Altro elemento a carico erano le stesse impronte di scarpe sul tappetino del bagno e le impronte di Stasi mescolate al dna di Chiara sul dispenser del sapone. Da ultimo una successiva perizia sulle scale di casa Poggi escluse che l’assassino, percorrendole, avesse potuto evitare di sporcarsi di sangue le scarpe. Le scarpe Lacoste color bronzo indossate da Alberto furono repertate solo il giorno dopo l’omicidio, insieme ad altre cinque paia che Stasi consegnò agli investigatori. Tutte prive di tracce ematiche. Non furono cercate altre scarpe. Pare però che mancassero all’appello un paio di scarpe Geox o Frau che secondo Porta a Porta Stasi avrebbe acquistato nel maggio del 2007 a Spotorno, a poca distanza dalla dimora balneare dei Poggi, con disegno della suola identico alle impronte rinvenute nel sangue di Chiara.
Sono tutti elementi che non confluirono nel fascicolo processuale poiché troppo a ridosso della sentenza di appello e mai sviluppati. A questa fonte di prova, però, se ne aggiungono altre perse o non considerate, che tuttora non è chiaro come influiscono sull’indagine e soprattutto non vanno a discarico delle responsabilità di Alberto Stasi. A partire dalla famosa bicicletta nera non acquisita, che è costata la condanna per falsa testimonianza ad un maresciallo.
Proseguendo con le perquisizioni tardive o non effettuate, vanno annoverati il mancato ritrovamento dell’arma del delitto, le impronte di sangue non rilevate sul corpo di Chiara e le foto perse di Stasi e degli amici. Fino ai graffi non rilevati e non indagati sulle braccia di Stasi nell’immediatezza dei fatti.
A distanza di 18 anni, con tutti fatti che si sono via via succeduti e che starebbero emergendo, è piuttosto facile piegarli verso qualsiasi interpretazione. Il Dna di un frequentatore abituale di casa Poggi, non altrimenti posizionabile sul luogo del delitto, che senso ha nelle indagini?
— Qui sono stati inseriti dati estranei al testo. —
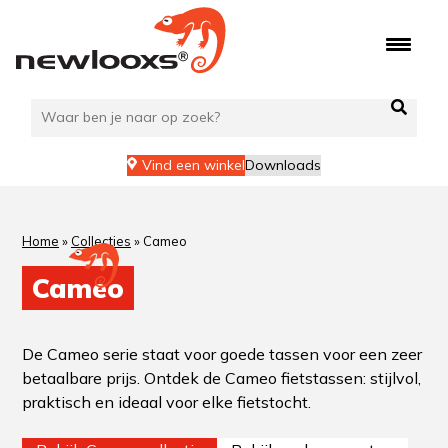
Vind een winkel
Downloads
Home
»
Collecties
»
Cameo
Cameo
De Cameo serie staat voor goede tassen voor een zeer
betaalbare prijs. Ontdek de Cameo fietstassen: stijlvol,
praktisch en ideaal voor elke fietstocht.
Un messaggio decontestualizzato come l’sms attribuito a Paola Cappa che apporto può dare all’identificazione di un ulteriore colpevole? “Abbiamo incastrato Stasi” significa “abbiamo incastrato un colpevole” o “abbiamo incastrato un innocente”? Un testimone ritratta: ritratta il vero o ritratta il falso?
Secondo Napoleone tutti i piani di battaglia naufragano dopo 10 minuti dall’inizio delle ostilità. Lo stesso, ahinoi, può valere anche per le indagini.